Il y a des hommes qui, comme partout dans le monde, parlent mal des femmes, et puis des femmes qui, comme partout dans le monde, se lamentent des hommes. Et comme partout dans le monde, c’est une logique patriarcale. Il y a des hommes qui sont tous pareils dit l’une des femmes. Dans l’un des plans, des hommes, par quelques analogies, tentent de communiquer, autoritaires et misogynes, autour de femmes mutiques devant ces métaphores douteuses. Aussi dingue que formel, tout s’y trouve clair.
Et puis des hommes se traitent de chiens. Et puis d’autres hommes discutent des blancs, et puis un autre énumère ses douleurs, ses souffrances au dos, dans le bas et à la nuque, et sa myopie, ses insomnies ou ses angoisses comme quelques potentielles tumeurs. Mais il y a aussi une bagnole qui, coincée par ses pneus, n’avance plus et un réparateur d’écrans qui, entre ses poules, répare au sol quelques boîtiers ; un groupe de musique qui répète ; des haltères qui se soulèvent ; des chansons qui résonnent et des danses qui percutent. Il y a des pêcheurs, des basketteurs, deux femmes enjouées par un karaoké et un repas devant une série. Finalement, il y a absolument tout comme absolument partout ailleurs, mais dans un cadre qui, à bien y observer, résonne plus pauvre qu’un autre, un cadre où les locaux de quelques médecins ne semblent pas bien configurés ; un cadre avec des hôtels pour touristes occidentaux mais pas de vitrine pour le coiffeur ; et puis le champagne qui ressemble grandement à un Orangina.
Et puis il y a encore des jeunes hommes et encore des jeunes femmes, mais cette fois (sans doute la seule de tout Balane 3) filmé en plusieurs plans. Scindé·es par la séquence, le champ est aux garçons et le contre-champ aux filles. C’est une séquence muette où l’un d’eux s’approche de l’une d’elles, et où la caméra reste à distance, même en gros plan. Car le silence est roi, tout passe seulement par les visages, les corps gênés, les rires folâtres, les embarras et les gaucheries.
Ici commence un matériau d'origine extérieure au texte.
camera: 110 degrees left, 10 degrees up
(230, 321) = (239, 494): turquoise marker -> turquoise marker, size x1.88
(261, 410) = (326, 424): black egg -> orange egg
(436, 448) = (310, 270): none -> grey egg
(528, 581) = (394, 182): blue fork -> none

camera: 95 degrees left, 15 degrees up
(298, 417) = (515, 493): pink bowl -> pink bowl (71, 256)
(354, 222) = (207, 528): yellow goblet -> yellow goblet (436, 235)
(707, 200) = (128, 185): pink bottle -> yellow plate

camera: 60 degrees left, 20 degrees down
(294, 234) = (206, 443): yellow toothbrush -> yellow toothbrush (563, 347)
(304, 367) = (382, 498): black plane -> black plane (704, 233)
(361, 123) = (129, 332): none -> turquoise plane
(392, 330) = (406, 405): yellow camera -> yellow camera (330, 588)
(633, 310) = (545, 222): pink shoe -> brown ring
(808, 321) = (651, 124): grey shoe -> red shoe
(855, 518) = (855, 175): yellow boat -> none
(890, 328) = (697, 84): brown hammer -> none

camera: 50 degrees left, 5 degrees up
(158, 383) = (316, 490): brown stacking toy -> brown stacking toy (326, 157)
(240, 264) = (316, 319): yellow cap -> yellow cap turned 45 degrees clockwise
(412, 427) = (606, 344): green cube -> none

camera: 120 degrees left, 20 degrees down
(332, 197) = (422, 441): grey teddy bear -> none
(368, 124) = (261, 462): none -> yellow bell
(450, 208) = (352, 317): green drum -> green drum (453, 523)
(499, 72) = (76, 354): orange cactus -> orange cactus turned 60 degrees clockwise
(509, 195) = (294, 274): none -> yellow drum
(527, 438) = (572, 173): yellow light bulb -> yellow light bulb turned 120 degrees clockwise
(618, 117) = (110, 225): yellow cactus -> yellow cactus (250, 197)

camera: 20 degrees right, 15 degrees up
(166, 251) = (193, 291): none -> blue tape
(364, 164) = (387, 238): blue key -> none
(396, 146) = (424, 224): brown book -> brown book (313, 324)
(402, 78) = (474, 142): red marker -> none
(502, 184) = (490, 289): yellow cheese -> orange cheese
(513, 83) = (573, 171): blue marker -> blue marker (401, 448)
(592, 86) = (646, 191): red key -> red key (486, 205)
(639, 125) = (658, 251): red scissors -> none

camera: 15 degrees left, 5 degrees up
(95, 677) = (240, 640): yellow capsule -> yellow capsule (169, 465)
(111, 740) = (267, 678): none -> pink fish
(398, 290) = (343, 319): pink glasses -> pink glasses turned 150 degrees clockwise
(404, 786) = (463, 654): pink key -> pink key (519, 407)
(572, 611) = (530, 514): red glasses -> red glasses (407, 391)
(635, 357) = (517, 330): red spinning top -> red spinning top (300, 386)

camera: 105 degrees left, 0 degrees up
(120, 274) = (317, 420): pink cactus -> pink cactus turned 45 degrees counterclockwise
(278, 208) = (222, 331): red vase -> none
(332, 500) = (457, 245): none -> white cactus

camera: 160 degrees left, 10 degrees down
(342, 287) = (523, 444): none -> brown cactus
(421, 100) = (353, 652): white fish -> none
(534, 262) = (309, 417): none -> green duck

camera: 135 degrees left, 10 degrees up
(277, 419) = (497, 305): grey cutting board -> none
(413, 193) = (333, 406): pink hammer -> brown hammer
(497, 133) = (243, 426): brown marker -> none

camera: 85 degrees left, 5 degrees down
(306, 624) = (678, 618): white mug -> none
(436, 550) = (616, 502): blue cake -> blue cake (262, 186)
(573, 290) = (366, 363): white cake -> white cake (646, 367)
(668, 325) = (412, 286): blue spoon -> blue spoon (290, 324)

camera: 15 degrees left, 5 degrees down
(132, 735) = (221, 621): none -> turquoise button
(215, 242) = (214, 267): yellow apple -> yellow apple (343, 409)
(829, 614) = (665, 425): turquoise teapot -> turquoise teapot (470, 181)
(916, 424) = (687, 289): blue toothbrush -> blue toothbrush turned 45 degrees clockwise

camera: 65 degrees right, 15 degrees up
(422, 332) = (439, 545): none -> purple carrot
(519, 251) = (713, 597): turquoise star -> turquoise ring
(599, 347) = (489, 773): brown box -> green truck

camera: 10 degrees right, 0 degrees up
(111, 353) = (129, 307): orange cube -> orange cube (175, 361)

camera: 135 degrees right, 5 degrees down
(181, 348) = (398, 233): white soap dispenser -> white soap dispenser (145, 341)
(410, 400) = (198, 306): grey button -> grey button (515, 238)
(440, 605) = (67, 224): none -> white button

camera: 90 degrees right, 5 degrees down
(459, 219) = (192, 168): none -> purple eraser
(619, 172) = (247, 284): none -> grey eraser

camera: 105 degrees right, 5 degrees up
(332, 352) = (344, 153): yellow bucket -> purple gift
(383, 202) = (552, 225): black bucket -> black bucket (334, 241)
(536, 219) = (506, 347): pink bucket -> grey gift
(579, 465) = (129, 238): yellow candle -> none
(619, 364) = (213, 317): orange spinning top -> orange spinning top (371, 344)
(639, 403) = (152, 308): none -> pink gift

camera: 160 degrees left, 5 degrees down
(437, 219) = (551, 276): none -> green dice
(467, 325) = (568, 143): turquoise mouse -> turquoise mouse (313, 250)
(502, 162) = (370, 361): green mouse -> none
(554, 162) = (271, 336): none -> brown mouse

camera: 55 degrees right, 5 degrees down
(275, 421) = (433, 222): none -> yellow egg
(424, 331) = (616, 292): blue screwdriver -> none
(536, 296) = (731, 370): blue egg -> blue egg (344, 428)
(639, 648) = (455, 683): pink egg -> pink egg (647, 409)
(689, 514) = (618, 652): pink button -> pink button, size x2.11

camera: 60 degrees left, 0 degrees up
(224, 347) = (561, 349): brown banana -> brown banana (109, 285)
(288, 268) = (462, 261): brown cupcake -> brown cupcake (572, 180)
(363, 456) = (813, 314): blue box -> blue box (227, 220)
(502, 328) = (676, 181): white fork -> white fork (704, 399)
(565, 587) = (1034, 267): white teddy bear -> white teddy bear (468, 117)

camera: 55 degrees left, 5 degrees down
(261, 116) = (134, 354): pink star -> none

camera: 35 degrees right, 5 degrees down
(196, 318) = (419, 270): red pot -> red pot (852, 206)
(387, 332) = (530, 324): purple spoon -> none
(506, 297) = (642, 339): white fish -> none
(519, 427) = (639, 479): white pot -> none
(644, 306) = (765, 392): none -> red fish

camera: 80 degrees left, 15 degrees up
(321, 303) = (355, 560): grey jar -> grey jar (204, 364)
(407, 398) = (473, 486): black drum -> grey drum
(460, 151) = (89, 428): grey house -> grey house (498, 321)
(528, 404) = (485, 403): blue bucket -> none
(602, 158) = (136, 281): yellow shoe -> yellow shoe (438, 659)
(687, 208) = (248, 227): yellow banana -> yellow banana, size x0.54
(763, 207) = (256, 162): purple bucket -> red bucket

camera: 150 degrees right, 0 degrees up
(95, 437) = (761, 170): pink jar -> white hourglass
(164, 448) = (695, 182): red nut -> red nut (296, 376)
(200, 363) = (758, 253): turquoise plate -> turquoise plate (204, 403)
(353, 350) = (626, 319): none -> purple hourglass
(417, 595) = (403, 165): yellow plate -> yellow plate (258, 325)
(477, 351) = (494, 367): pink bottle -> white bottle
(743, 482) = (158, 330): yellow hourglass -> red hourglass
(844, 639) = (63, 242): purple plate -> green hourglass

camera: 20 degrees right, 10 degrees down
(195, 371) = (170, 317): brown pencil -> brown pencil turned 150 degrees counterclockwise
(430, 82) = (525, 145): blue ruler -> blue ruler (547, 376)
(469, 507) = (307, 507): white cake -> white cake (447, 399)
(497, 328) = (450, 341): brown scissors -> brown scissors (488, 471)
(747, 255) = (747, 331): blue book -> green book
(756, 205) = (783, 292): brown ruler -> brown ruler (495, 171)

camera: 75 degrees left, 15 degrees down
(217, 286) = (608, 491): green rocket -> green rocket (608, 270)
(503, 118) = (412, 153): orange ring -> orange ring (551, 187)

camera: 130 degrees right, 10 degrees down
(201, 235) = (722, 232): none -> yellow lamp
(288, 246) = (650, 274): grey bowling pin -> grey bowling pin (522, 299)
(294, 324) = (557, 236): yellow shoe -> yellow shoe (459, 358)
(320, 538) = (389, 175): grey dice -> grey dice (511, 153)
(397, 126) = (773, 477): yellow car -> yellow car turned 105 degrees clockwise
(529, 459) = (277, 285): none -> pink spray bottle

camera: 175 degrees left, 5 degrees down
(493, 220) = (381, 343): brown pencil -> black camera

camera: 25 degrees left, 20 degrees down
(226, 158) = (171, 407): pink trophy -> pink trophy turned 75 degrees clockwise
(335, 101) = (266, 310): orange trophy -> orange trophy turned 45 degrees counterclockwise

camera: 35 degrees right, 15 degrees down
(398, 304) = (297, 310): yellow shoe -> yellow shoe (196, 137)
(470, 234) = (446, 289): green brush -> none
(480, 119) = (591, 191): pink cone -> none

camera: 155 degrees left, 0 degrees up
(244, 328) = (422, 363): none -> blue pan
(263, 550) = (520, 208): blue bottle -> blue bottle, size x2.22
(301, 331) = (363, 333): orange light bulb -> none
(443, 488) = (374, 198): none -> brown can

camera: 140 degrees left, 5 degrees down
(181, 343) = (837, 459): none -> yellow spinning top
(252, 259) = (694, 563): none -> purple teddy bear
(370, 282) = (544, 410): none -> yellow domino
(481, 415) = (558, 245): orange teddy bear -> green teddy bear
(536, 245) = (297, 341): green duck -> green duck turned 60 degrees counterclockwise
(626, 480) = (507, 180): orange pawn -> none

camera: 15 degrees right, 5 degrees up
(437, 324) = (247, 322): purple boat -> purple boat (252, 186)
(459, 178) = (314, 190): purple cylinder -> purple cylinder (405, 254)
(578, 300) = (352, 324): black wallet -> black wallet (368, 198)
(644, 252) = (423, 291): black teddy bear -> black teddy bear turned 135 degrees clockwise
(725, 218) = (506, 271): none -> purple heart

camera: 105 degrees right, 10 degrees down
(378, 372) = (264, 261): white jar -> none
Le film n’en dit pas plus. Un tag notant que jusqu’ici survivre nous a empêché de vivre apparaît vers la fin, mais sans toutefois indiquer quoi que ce soit de plus. Il existe, c’est tout. Alors on ne sait jamais ce que le film nous dit, ni où il va, et à la fin, on le remercie pleinement pour ça. Car il nous montre, et ce qu’il montre est magnifique ; ce n’est pas grand chose, mais c’est déjà beaucoup ; des couleurs, des formes et du soleil sur des mouvements, des tenues, des paroles ou des gestes ; des humains qui habitent un quartier. Pas de personnages, juste un ensemble d’individus. Et puis à l’arrivée, de nouveau un bateau, un bleu, une baie, des grains pour une nouvelle navigation. De cette manœuvre, toujours la vie continuera d’être surmontée.